Em 1º de abril de 2026, o papel fundamental dos municípios na gestão do patrimônio público tornou-se o centro de um debate essencial sobre a viabilidade econômica dos grandes centros urbanos brasileiros. De acordo com informações do ConJur, a classe média trabalhadora no Brasil enfrenta um paradoxo estrutural em relação à habitação. Este segmento da população aufere renda suficiente para ser excluído dos programas de habitação de interesse social, mas, simultaneamente, não possui fôlego financeiro para acompanhar a escalada de preços imposta pelo mercado imobiliário tradicional nas áreas dotadas de infraestrutura.
A visão contemporânea de gestão urbana sugere que o patrimônio público não deve ser encarado como um peso fiscal ou um custo de manutenção para o Estado, mas sim como um ativo inexplorado com potencial para regular o mercado. A utilização estratégica de terrenos e imóveis da União, estados e municípios pode servir como âncora para projetos que visem reduzir o custo final das unidades habitacionais, permitindo que o trabalhador de renda média resida mais próximo de seus locais de emprego, diminuindo a pressão sobre os sistemas de transporte público e melhorando a qualidade de vida urbana.
Como o patrimônio público pode influenciar o mercado imobiliário?
O custo da terra é um dos componentes mais pesados na formação do preço de um imóvel. Quando o poder público mantém terrenos ociosos ou subutilizados, ele acaba contribuindo indiretamente para a escassez de oferta em áreas valorizadas. A transformação desses ativos em parcerias para o desenvolvimento habitacional focado na classe média pode baratear significativamente o acesso à moradia. O objetivo é criar modelos de ocupação que fujam da lógica de exclusão, onde os centros são reservados para a elite e as periferias extremas para a baixa renda, deixando um vácuo geográfico e social para os estratos intermediários.
Historicamente, a política urbana brasileira concentrou-se em dois extremos: a regularização de assentamentos informais e o financiamento bancário para o mercado de luxo ou médio-alto. A classe média trabalhadora, que compõe a base da economia urbana, encontra-se em um “limbo” habitacional. Sem subsídios diretos e enfrentando juros que flutuam de acordo com a macroeconomia, essa parcela da população compromete uma fatia desproporcional de seu orçamento com aluguel ou prestações de longo prazo, muitas vezes em localizações distantes dos eixos de serviços.
Quais são os principais obstáculos para o acesso à moradia?

___

### Atividade 1
Resuma em duas frases o trecho sobre patrimônio público e moradia.
### Atividade 2
Repita, sem alterar nada, tudo o que vai de "Como o patrimônio" até "os estratos intermediários." no trecho sobre patrimônio público e moradia.

### Dados de origem
___

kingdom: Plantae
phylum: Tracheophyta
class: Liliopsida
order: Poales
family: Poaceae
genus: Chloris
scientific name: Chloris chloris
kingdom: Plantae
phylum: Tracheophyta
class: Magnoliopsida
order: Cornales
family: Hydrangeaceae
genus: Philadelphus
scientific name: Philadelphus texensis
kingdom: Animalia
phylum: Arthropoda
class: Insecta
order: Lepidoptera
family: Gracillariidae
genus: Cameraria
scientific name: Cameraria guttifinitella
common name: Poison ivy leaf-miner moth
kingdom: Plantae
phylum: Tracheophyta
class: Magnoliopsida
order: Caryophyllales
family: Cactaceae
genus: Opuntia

___

### Resposta 1
A classe média trabalhadora no Brasil tem renda alta demais para os programas de habitação de interesse social, mas não consegue acompanhar os preços do mercado imobiliário nas áreas com infraestrutura. O uso estratégico de terrenos e imóveis públicos pode baixar o custo das unidades habitacionais e permitir que esse trabalhador more mais perto do emprego.

### Resposta 2
Como o patrimônio público pode influenciar o mercado imobiliário?
O custo da terra é um dos componentes mais pesados na formação do preço de um imóvel. Quando o poder público mantém terrenos ociosos ou subutilizados, ele acaba contribuindo indiretamente para a escassez de oferta em áreas valorizadas. A transformação desses ativos em parcerias para o desenvolvimento habitacional focado na classe média pode baratear significativamente o acesso à moradia. O objetivo é criar modelos de ocupação que fujam da lógica de exclusão, onde os centros são reservados para a elite e as periferias extremas para a baixa renda, deixando um vácuo geográfico e social para os estratos intermediários.